We therefore suggest abandoning plans for further dam building on the Atbara and the Nile, and rather turn to alternative means for producing electricity, like solar and aeolic energy, or power of the run-of-the-river. The storage of water for irrigation could be undertaken in deep wells next to the river. The benefits of the wells would be that they have small surfaces and thus are not loosing much water in evaporation in contrast to the dam reservoirs. At the end of the agricultural season, the wells could be emptied and the silt trapped in them could be extracted and used as fertilizers on the fields. These means of producing electricity and storing water should all be feasible and adapted to the fragile environment of eastern Sudan.

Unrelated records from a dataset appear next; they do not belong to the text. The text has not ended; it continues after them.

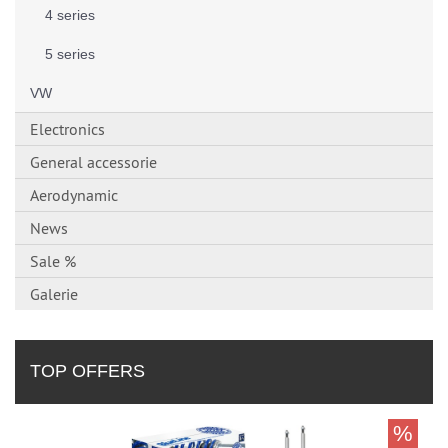
4 series
5 series
VW
Electronics
General accessorie
Aerodynamic
News
Sale %
Galerie
TOP OFFERS
%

Archaeological surveys were undertaken in the area to be flooded by the National Corporation for Antiquities and Museums during the summer of 2011.
- The US$ 838 million contract with the Chinese firms for building the dams was signed on 6 April 2010.
- The Ground Breaking Ceremony of the main work of the dam complex took place on the project site on 18 November 2010. Mr. Mutaz Musa Abdalla Salim, Director General of DIU, Mr. Wolfgang Gantner, Chief Engineer of the consultancy firm, all project leaders, Chinese staff, and local employees participated. The construction period is expected to be around 5 years.
- The signing of loan agreement of US$ 85 million with Kuwait Fund for Arab Economic Development on 22 December 2010.
- A loan agreement of US$ 180 million was signed on 28 March 2011 between the Government of Sudan and the Arab Fund for Economic and Social Development to help finance the dams on the Upper Atbara and the Setit rivers.
- On 24 February 2012 OPEC Fund for International Development signed a US$30 million public sector loan agreement with the Sudan to co-finance the Upper Atbara Dam Complex Project.
- On 15 March 2012 Kuwait Fund for Arab Economic Development signed a second loan agreement of US$ 85, so the total amount of Kuwaiti funding is now US$ 170.
- The dams are scheduled to be completed in March 2016.